_Items listed in a dataset_:
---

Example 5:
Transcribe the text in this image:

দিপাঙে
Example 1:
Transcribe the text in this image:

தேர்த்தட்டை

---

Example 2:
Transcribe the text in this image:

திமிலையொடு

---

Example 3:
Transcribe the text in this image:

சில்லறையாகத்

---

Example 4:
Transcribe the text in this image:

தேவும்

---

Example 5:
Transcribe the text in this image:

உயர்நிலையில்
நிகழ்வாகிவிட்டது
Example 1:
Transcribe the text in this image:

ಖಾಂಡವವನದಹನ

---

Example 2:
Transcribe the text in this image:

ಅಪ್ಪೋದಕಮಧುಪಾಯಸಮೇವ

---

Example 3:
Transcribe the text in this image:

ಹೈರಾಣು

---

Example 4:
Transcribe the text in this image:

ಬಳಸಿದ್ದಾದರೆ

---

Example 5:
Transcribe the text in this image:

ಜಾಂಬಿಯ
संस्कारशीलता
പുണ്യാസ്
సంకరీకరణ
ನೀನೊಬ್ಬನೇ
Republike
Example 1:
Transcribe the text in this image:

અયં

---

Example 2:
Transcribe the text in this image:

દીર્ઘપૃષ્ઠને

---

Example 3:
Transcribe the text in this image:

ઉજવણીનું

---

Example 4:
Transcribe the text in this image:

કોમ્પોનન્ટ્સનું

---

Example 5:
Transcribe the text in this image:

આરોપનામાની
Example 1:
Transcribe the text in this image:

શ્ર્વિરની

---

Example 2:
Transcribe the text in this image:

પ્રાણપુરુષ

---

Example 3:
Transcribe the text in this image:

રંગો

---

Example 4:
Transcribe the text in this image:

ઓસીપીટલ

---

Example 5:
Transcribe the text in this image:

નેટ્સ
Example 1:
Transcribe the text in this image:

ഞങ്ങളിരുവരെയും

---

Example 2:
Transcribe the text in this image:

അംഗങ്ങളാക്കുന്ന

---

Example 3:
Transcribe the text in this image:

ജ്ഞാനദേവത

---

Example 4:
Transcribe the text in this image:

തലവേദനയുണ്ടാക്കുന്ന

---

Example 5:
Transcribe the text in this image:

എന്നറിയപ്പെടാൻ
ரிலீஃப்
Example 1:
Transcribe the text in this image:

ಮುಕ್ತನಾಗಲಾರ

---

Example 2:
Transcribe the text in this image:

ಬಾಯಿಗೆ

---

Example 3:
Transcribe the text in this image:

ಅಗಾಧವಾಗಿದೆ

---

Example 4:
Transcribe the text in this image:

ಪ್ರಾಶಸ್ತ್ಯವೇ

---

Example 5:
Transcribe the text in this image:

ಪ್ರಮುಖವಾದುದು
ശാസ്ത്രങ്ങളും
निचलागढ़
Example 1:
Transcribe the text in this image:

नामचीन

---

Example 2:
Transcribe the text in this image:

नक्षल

_What the exercise asks_: Please copy the entries word for word, from the first line through the line that contains "சில்லறையாகத்".

_Written solution_:
---

Example 5:
Transcribe the text in this image:

দিপাঙে
Example 1:
Transcribe the text in this image:

தேர்த்தட்டை

---

Example 2:
Transcribe the text in this image:

திமிலையொடு

---

Example 3:
Transcribe the text in this image:

சில்லறையாகத்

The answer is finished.